A discussão, no entanto, ainda não se encerrou, avisou o presidente
da Câmara, Eduardo Cunha. Ele lembrou que o Plenário ainda tem de votar o
texto original da proposta ou outras emendas que tramitam em conjunto.
“Eu sou obrigado a votar a PEC original para concluir a votação ou o
que os partidos apresentarem. No curso da votação, poderão ser
apresentadas várias emendas aglutinativas. A votação ainda está muito
longe de acabar, foi uma etapa dela”, disse Cunha.

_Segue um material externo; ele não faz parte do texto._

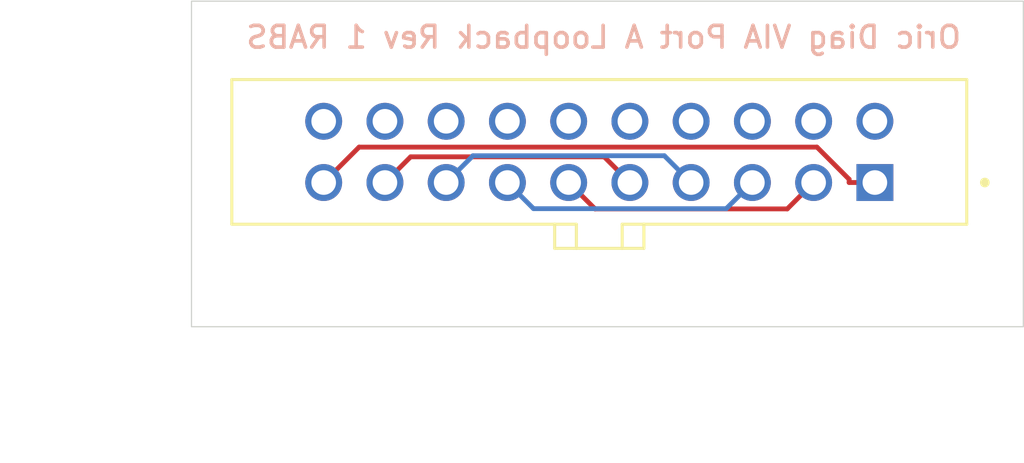
<source format=kicad_pcb>
(kicad_pcb
	(version 20241229)
	(generator "pcbnew")
	(generator_version "9.0")
	(general
		(thickness 1.6)
		(legacy_teardrops no)
	)
	(paper "A5")
	(title_block
		(date "2025-10-17")
		(rev "1")
		(comment 2 "This is a redrwan Schematic of Mike Brown's Oric Diag Board")
	)
	(layers
		(0 "F.Cu" signal)
		(2 "B.Cu" signal)
		(9 "F.Adhes" user "F.Adhesive")
		(11 "B.Adhes" user "B.Adhesive")
		(13 "F.Paste" user)
		(15 "B.Paste" user)
		(5 "F.SilkS" user "F.Silkscreen")
		(7 "B.SilkS" user "B.Silkscreen")
		(1 "F.Mask" user)
		(3 "B.Mask" user)
		(17 "Dwgs.User" user "User.Drawings")
		(19 "Cmts.User" user "User.Comments")
		(21 "Eco1.User" user "User.Eco1")
		(23 "Eco2.User" user "User.Eco2")
		(25 "Edge.Cuts" user)
		(27 "Margin" user)
		(31 "F.CrtYd" user "F.Courtyard")
		(29 "B.CrtYd" user "B.Courtyard")
		(35 "F.Fab" user)
		(33 "B.Fab" user)
		(39 "User.1" user)
		(41 "User.2" user)
		(43 "User.3" user)
		(45 "User.4" user)
	)
	(setup
		(pad_to_mask_clearance 0)
		(allow_soldermask_bridges_in_footprints no)
		(tenting front back)
		(pcbplotparams
			(layerselection 0x00000000_00000000_55555555_5755f5ff)
			(plot_on_all_layers_selection 0x00000000_00000000_00000000_00000000)
			(disableapertmacros no)
			(usegerberextensions no)
			(usegerberattributes no)
			(usegerberadvancedattributes yes)
			(creategerberjobfile yes)
			(dashed_line_dash_ratio 12.000000)
			(dashed_line_gap_ratio 3.000000)
			(svgprecision 4)
			(plotframeref no)
			(mode 1)
			(useauxorigin no)
			(hpglpennumber 1)
			(hpglpenspeed 20)
			(hpglpendiameter 15.000000)
			(pdf_front_fp_property_popups yes)
			(pdf_back_fp_property_popups yes)
			(pdf_metadata yes)
			(pdf_single_document no)
			(dxfpolygonmode yes)
			(dxfimperialunits yes)
			(dxfusepcbnewfont yes)
			(psnegative no)
			(psa4output no)
			(plot_black_and_white yes)
			(sketchpadsonfab no)
			(plotpadnumbers no)
			(hidednponfab no)
			(sketchdnponfab yes)
			(crossoutdnponfab yes)
			(subtractmaskfromsilk no)
			(outputformat 1)
			(mirror no)
			(drillshape 0)
			(scaleselection 1)
			(outputdirectory "Oric Diag VIA Port A Loopback Socket-Gerbers/")
		)
	)
	(net 0 "")
	(net 1 "Net-(J6-Pin_11)")
	(net 2 "unconnected-(J6-Pin_16-Pad16)")
	(net 3 "unconnected-(J6-Pin_20-Pad20)")
	(net 4 "unconnected-(J6-Pin_12-Pad12)")
	(net 5 "Net-(J6-Pin_13)")
	(net 6 "unconnected-(J6-Pin_14-Pad14)")
	(net 7 "unconnected-(J6-Pin_6-Pad6)")
	(net 8 "unconnected-(J6-Pin_8-Pad8)")
	(net 9 "unconnected-(J6-Pin_2-Pad2)")
	(net 10 "Net-(J6-Pin_17)")
	(net 11 "unconnected-(J6-Pin_18-Pad18)")
	(net 12 "unconnected-(J6-Pin_4-Pad4)")
	(net 13 "Net-(J6-Pin_1)")
	(net 14 "unconnected-(J6-Pin_10-Pad10)")
	(net 15 "Net-(J6-Pin_15)")
	(footprint "IDC-20-Way-Socket:SULLINS_SFH11-PBPC-D10-ST-BK" (layer "F.Cu") (at 96.9125 65.23))
	(gr_rect
		(start 80 58.98)
		(end 114.5 72.48)
		(stroke
			(width 0.05)
			(type default)
		)
		(fill no)
		(layer "Edge.Cuts")
		(uuid "cb7cbbbb-d942-4b62-ab5f-e841e5244e5f")
	)
	(gr_text "Oric Diag VIA Port A Loopback Rev 1 RABS"
		(at 112 61 -0)
		(layer "B.SilkS")
		(uuid "0d6683d7-7f9d-4a7e-b0c0-216140ac49b9")
		(effects
			(font
				(size 0.9 0.9)
				(thickness 0.15)
			)
			(justify left bottom mirror)
		)
	)
	(dimension
		(type orthogonal)
		(layer "Dwgs.User")
		(uuid "08494ab6-1632-4e3b-b9e7-e52aad56d752")
		(pts
			(xy 80 58.98) (xy 80 72.48)
		)
		(height -5)
		(orientation 1)
		(format
			(prefix "")
			(suffix "")
			(units 3)
			(units_format 0)
			(precision 4)
			(suppress_zeroes yes)
		)
		(style
			(thickness 0.1)
			(arrow_length 1.27)
			(text_position_mode 0)
			(arrow_direction outward)
			(extension_height 0.58642)
			(extension_offset 0.5)
			(keep_text_aligned yes)
		)
		(gr_text "13.5"
			(at 73.85 65.73 90)
			(layer "Dwgs.User")
			(uuid "08494ab6-1632-4e3b-b9e7-e52aad56d752")
			(effects
				(font
					(size 1 1)
					(thickness 0.15)
				)
			)
		)
	)
	(dimension
		(type orthogonal)
		(layer "Dwgs.User")
		(uuid "cedf9eaa-b7a8-455c-b42b-84f6788b869b")
		(pts
			(xy 80 72.48) (xy 114.5 73)
		)
		(height 5.02)
		(orientation 0)
		(format
			(prefix "")
			(suffix "")
			(units 3)
			(units_format 0)
			(precision 4)
			(suppress_zeroes yes)
		)
		(style
			(thickness 0.1)
			(arrow_length 1.27)
			(text_position_mode 0)
			(arrow_direction outward)
			(extension_height 0.58642)
			(extension_offset 0.5)
			(keep_text_aligned yes)
		)
		(gr_text "34.5"
			(at 97.25 76.35 0)
			(layer "Dwgs.User")
			(uuid "cedf9eaa-b7a8-455c-b42b-84f6788b869b")
			(effects
				(font
					(size 1 1)
					(thickness 0.15)
				)
			)
		)
	)
	(segment
		(start 104.7086 67.5939)
		(end 105.8025 66.5)
		(width 0.2)
		(layer "F.Cu")
		(net 1)
		(uuid "d8e2daca-648b-43cf-a4ee-8c0680743b98")
	)
	(segment
		(start 96.7364 67.5939)
		(end 104.7086 67.5939)
		(width 0.2)
		(layer "F.Cu")
		(net 1)
		(uuid "e42f2c40-ec3e-4d4c-b49c-95ffd999e97f")
	)
	(segment
		(start 95.6425 66.5)
		(end 96.7364 67.5939)
		(width 0.2)
		(layer "F.Cu")
		(net 1)
		(uuid "f2bc7007-8d86-4d1c-9a4b-9aed9e3cabd4")
	)
	(segment
		(start 102.1786 67.5839)
		(end 103.2625 66.5)
		(width 0.2)
		(layer "B.Cu")
		(net 5)
		(uuid "4fea69cb-90a7-4d9c-885c-1b5029bb8b1d")
	)
	(segment
		(start 93.1025 66.5)
		(end 94.1864 67.5839)
		(width 0.2)
		(layer "B.Cu")
		(net 5)
		(uuid "5bb86c13-01d1-4473-bb0f-0bc42575e76a")
	)
	(segment
		(start 94.1864 67.5839)
		(end 102.1786 67.5839)
		(width 0.2)
		(layer "B.Cu")
		(net 5)
		(uuid "6608e9ac-3300-45f5-a7bc-6c73d8152db3")
	)
	(segment
		(start 97.1158 65.4333)
		(end 98.1825 66.5)
		(width 0.2)
		(layer "F.Cu")
		(net 10)
		(uuid "b5e13a0e-dac9-4545-959a-83f2fa92d4ed")
	)
	(segment
		(start 89.0892 65.4333)
		(end 97.1158 65.4333)
		(width 0.2)
		(layer "F.Cu")
		(net 10)
		(uuid "e4d82934-a711-41d8-a099-563882a34335")
	)
	(segment
		(start 88.0225 66.5)
		(end 89.0892 65.4333)
		(width 0.2)
		(layer "F.Cu")
		(net 10)
		(uuid "eba80886-0791-4631-a236-5bf28a1cb360")
	)
	(segment
		(start 107.2758 66.3665)
		(end 105.9409 65.0316)
		(width 0.2)
		(layer "F.Cu")
		(net 13)
		(uuid "3c5ecd67-0dfb-4fb6-9cc5-cc6664135df9")
	)
	(segment
		(start 86.9509 65.0316)
		(end 85.4825 66.5)
		(width 0.2)
		(layer "F.Cu")
		(net 13)
		(uuid "45488c8a-916c-4c9f-9ae7-691ccb9116ba")
	)
	(segment
		(start 107.2758 66.5)
		(end 107.2758 66.3665)
		(width 0.2)
		(layer "F.Cu")
		(net 13)
		(uuid "5424fba9-8d72-4b40-b724-2252b23a7502")
	)
	(segment
		(start 108.3425 66.5)
		(end 107.2758 66.5)
		(width 0.2)
		(layer "F.Cu")
		(net 13)
		(uuid "768f8f07-52a1-4887-83b6-1deb329af0a2")
	)
	(segment
		(start 105.9409 65.0316)
		(end 86.9509 65.0316)
		(width 0.2)
		(layer "F.Cu")
		(net 13)
		(uuid "ded37f68-6036-4695-b11f-3e539d50e3a6")
	)
	(segment
		(start 90.5625 66.5)
		(end 91.6738 65.3887)
		(width 0.2)
		(layer "B.Cu")
		(net 15)
		(uuid "663c631f-abb5-4ace-afbc-8265b514a73c")
	)
	(segment
		(start 99.6112 65.3887)
		(end 100.7225 66.5)
		(width 0.2)
		(layer "B.Cu")
		(net 15)
		(uuid "a503a83e-dbe2-45c3-bb2a-4cda9aaf85c5")
	)
	(segment
		(start 91.6738 65.3887)
		(end 99.6112 65.3887)
		(width 0.2)
		(layer "B.Cu")
		(net 15)
		(uuid "f7edc565-5245-4e54-ae9e-f13a3fe330ea")
	)
	(embedded_fonts no)
)

</source>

Ainda não há data para a retomada da discussão. Eduardo Cunha disse
que a proposta poderá voltar à pauta na semana que vem ou, se isso não
for possível, no segundo semestre. Antes do recesso, o Plenário ainda
precisa votar o segundo turno da PEC da Reforma Política.
A proposta rejeitada reduziria de 18 para 16 anos a maioridade penal
para crimes hediondos, como estupro, latrocínio e homicídio qualificado
(quando há agravantes). O adolescente dessa faixa etária também poderia
ser condenado por crimes de lesão corporal grave ou lesão corporal
seguida de morte e roubo agravado (quando há uso de arma ou participação
de dois ou mais criminosos, entre outras circunstâncias). O texto
original, que pode ir à votação, reduz a maioridade para 16 em todos os
casos.
A decisão apertada – faltaram 5 votos para aprovar a proposta – foi
recebida com gritos por deputados e manifestantes das galerias, que
cantaram “Pula, sai do chão, quem é contra a redução” e outras palavras
de ordem. A sessão chegou a ser suspensa pelo presidente da Câmara para
que as galerias fossem esvaziadas.
O relator da proposta, deputado Laerte Bessa (PR-DF), lamentou o
resultado. “Infelizmente, nós perdemos. Eu fico triste, como
parlamentar, e mais ainda como cidadão”, disse o deputado.
Bessa avaliou que as chances de vitória na PEC original são
reduzidas. “O acordo foi feito com base nesse substitutivo”, explicou.